Pastilhas Coloridas
Mundo Livre S/A
Desencanto juvenil e crítica social em “Pastilhas Coloridas”
“Pastilhas Coloridas”, do Mundo Livre S/A, retrata o desencanto de uma juventude urbana diante da falta de oportunidades, desemprego e repressão policial, temas centrais do movimento manguebeat. Logo no início, a imagem dos “sonhos murchando feito maracujá velho” já estabelece o clima de frustração e perda de esperança. O verso “meu prédio era o only one da rua, mas uns moleques já brincavam de trocar pastilhas coloridas” mostra como, mesmo em ambientes considerados privilegiados, o consumo de drogas sintéticas surge como uma forma de escapismo diante da dura realidade.

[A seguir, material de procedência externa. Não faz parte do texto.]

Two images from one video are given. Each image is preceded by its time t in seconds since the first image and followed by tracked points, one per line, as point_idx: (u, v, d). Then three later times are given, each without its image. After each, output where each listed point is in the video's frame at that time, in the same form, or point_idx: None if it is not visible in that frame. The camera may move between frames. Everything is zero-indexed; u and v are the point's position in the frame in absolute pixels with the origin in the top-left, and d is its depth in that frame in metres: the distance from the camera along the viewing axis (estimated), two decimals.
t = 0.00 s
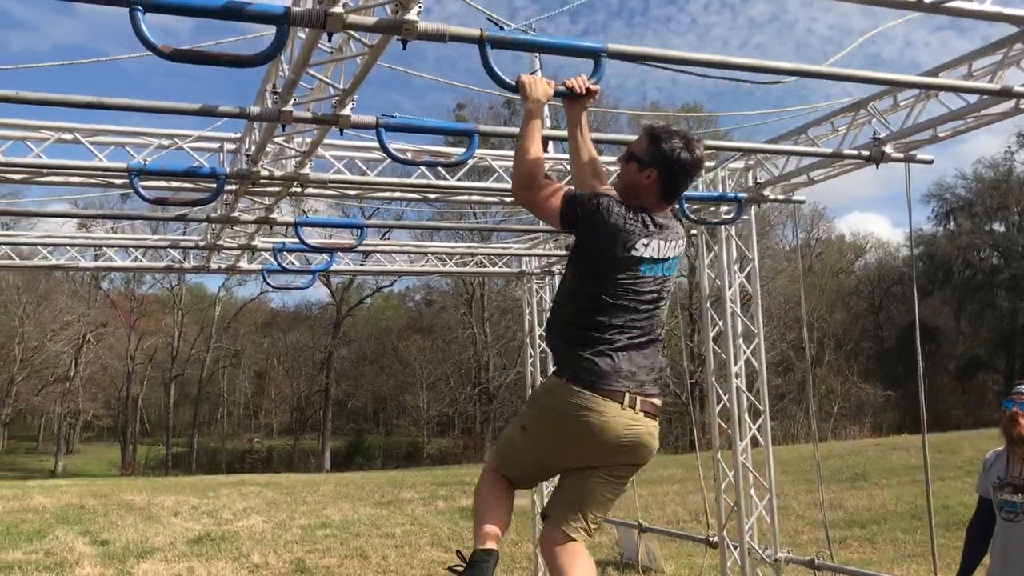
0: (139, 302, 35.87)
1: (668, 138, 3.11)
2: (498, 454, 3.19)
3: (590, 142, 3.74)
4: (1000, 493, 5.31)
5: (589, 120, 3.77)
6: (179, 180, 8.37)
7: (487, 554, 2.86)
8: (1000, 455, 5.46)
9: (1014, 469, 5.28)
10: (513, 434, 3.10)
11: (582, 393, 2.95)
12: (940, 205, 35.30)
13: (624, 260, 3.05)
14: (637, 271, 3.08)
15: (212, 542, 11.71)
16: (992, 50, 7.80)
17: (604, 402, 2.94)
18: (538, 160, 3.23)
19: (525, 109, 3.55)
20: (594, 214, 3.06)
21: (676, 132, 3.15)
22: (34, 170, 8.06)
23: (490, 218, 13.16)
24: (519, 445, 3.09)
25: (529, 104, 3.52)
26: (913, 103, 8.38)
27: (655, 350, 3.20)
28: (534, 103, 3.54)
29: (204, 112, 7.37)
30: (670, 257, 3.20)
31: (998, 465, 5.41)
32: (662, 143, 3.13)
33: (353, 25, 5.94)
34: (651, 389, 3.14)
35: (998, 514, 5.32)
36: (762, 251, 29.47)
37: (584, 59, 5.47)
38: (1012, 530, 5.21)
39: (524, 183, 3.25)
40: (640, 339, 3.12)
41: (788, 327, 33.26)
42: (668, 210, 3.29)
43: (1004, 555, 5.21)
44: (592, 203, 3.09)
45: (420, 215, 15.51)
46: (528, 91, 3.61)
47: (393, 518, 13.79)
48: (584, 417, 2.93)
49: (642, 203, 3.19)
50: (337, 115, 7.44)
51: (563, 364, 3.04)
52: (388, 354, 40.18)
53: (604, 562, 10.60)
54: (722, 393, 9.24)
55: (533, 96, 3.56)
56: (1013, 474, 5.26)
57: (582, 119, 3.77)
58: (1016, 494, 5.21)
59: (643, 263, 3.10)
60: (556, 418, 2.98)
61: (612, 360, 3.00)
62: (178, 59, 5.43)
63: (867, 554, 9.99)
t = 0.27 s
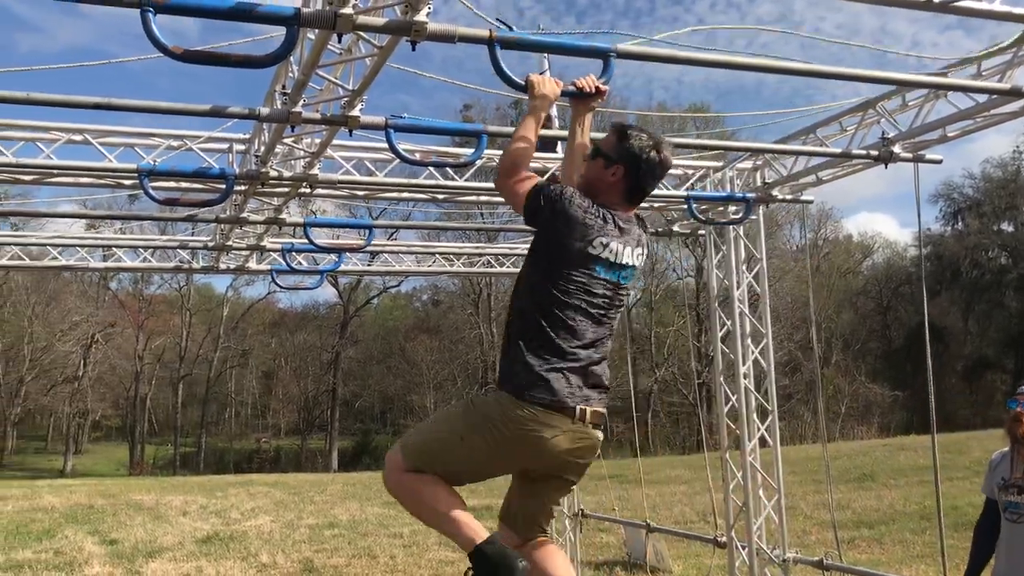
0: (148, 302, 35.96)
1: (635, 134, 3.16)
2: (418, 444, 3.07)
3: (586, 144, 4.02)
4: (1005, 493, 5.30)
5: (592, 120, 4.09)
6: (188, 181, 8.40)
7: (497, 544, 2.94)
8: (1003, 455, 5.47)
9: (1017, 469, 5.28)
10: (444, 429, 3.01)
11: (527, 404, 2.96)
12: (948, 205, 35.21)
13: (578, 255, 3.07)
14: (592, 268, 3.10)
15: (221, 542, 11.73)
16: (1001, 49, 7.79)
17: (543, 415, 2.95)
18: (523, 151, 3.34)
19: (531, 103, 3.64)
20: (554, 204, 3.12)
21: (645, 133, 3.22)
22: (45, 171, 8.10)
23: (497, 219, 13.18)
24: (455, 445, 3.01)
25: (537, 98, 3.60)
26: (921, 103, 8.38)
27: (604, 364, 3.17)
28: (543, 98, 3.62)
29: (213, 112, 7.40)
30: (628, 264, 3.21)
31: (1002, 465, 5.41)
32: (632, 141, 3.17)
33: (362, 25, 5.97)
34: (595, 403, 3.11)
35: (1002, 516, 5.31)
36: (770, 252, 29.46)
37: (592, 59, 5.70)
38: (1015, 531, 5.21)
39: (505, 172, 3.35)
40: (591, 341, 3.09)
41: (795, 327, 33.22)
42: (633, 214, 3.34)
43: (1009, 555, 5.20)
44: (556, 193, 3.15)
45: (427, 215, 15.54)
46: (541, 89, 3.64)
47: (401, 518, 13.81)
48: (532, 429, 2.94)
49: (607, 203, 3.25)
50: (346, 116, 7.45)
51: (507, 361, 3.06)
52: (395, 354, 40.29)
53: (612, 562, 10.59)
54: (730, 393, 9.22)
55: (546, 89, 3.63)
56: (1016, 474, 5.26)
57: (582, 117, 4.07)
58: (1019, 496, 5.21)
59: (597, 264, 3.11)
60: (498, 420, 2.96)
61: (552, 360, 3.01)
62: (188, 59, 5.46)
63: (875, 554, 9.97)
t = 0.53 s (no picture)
0: (156, 302, 35.99)
1: (620, 131, 3.22)
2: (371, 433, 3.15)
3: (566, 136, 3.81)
4: (1011, 494, 5.30)
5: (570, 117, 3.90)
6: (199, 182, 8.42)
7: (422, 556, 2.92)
8: (1008, 457, 5.45)
9: None
10: (397, 418, 3.12)
11: (483, 399, 3.03)
12: (958, 205, 35.02)
13: (558, 254, 3.10)
14: (572, 266, 3.14)
15: (230, 542, 11.77)
16: (1013, 49, 7.77)
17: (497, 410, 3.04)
18: (497, 149, 3.31)
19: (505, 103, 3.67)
20: (538, 199, 3.12)
21: (629, 130, 3.26)
22: (57, 172, 8.13)
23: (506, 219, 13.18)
24: (410, 432, 3.10)
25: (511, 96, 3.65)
26: (931, 103, 8.36)
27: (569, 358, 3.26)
28: (515, 95, 3.65)
29: (224, 114, 7.41)
30: (607, 262, 3.26)
31: (1008, 466, 5.40)
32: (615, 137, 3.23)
33: (373, 27, 5.98)
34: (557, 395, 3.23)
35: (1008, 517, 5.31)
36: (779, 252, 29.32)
37: (573, 57, 5.92)
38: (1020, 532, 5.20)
39: (480, 172, 3.29)
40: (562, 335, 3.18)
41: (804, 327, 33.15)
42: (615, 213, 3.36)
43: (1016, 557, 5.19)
44: (535, 188, 3.14)
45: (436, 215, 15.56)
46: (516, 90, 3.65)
47: (409, 519, 13.80)
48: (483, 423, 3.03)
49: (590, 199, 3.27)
50: (356, 117, 7.47)
51: (473, 349, 3.11)
52: (403, 354, 40.27)
53: (622, 563, 10.58)
54: (740, 394, 9.21)
55: (519, 87, 3.66)
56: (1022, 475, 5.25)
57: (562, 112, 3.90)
58: None
59: (578, 262, 3.15)
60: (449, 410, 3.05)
61: (520, 353, 3.08)
62: (200, 61, 5.48)
63: (886, 556, 9.93)
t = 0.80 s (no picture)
0: (166, 303, 36.10)
1: (614, 155, 3.21)
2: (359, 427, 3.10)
3: (574, 140, 4.04)
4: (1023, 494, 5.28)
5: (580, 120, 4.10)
6: (211, 183, 8.44)
7: (396, 558, 2.92)
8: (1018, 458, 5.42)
9: None
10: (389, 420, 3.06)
11: (477, 421, 3.01)
12: (968, 205, 34.91)
13: (548, 275, 3.07)
14: (561, 288, 3.10)
15: (240, 542, 11.80)
16: None
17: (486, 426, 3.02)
18: (498, 155, 3.47)
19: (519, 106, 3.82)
20: (530, 218, 3.10)
21: (624, 154, 3.25)
22: (69, 173, 8.16)
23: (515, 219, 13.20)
24: (398, 436, 3.06)
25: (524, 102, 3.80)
26: (944, 102, 8.34)
27: (559, 380, 3.22)
28: (525, 100, 3.83)
29: (236, 115, 7.43)
30: (597, 285, 3.22)
31: (1018, 466, 5.39)
32: (608, 160, 3.23)
33: (386, 28, 5.98)
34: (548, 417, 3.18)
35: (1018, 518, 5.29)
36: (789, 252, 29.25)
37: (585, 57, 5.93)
38: None
39: (482, 177, 3.45)
40: (549, 358, 3.13)
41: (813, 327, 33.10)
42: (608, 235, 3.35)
43: None
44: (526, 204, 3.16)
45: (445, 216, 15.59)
46: (528, 94, 3.84)
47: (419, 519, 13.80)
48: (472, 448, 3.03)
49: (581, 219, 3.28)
50: (367, 118, 7.47)
51: (463, 365, 3.09)
52: (412, 355, 40.29)
53: (632, 563, 10.58)
54: (751, 394, 9.21)
55: (529, 92, 3.85)
56: None
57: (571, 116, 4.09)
58: None
59: (567, 284, 3.11)
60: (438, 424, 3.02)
61: (508, 373, 3.04)
62: (214, 62, 5.49)
63: (898, 557, 9.89)
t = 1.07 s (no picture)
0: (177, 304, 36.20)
1: (620, 149, 3.14)
2: (385, 473, 3.07)
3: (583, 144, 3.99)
4: None
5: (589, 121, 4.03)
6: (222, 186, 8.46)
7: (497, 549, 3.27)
8: None
9: None
10: (420, 454, 3.08)
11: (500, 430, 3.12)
12: (981, 204, 34.68)
13: (554, 273, 3.12)
14: (567, 285, 3.15)
15: (252, 543, 11.84)
16: None
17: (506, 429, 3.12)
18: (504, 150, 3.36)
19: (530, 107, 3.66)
20: (536, 214, 3.12)
21: (630, 149, 3.19)
22: (81, 176, 8.19)
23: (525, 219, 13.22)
24: (430, 467, 3.11)
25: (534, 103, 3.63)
26: (957, 102, 8.29)
27: (566, 374, 3.29)
28: (537, 103, 3.64)
29: (248, 118, 7.44)
30: (602, 279, 3.26)
31: None
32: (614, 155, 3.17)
33: (398, 31, 5.97)
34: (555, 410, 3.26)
35: None
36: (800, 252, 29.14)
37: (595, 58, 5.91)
38: None
39: (490, 172, 3.36)
40: (556, 353, 3.20)
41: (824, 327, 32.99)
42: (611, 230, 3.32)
43: None
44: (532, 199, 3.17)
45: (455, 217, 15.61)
46: (541, 92, 3.69)
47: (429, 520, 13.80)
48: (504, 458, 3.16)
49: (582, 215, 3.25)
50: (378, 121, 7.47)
51: (475, 362, 3.16)
52: (422, 355, 40.29)
53: (643, 564, 10.57)
54: (762, 395, 9.18)
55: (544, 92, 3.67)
56: None
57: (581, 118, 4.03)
58: None
59: (573, 280, 3.15)
60: (466, 439, 3.11)
61: (517, 369, 3.12)
62: (227, 66, 5.49)
63: (909, 559, 9.86)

A letra destaca a perda de espaços de lazer (“campos de pelada de repente sumindo”), a pressão econômica (“mesadas diminuindo”, “desemprego em massa”) e a constante vigilância policial e da vizinhança, criando um ambiente de opressão. A classificação das drogas por cor e valor (“as verdes valem dez... mas se dá bem quem tem azul”) evidencia a presença de um mercado paralelo integrado ao cotidiano dos jovens. A menção a “amigos nas farmácias” sugere tanto o acesso a substâncias legais quanto ilegais para suportar as dificuldades. O refrão “qualquer droga era boa” reforça o desespero e a falta de perspectivas, enquanto as referências à “Ilha Grande” e ao “mundo livre” ironizam a sensação de isolamento e exclusão social, mostrando que, para esses jovens, o futuro parece cada vez mais distante.
O significado desta letra foi gerado automaticamente.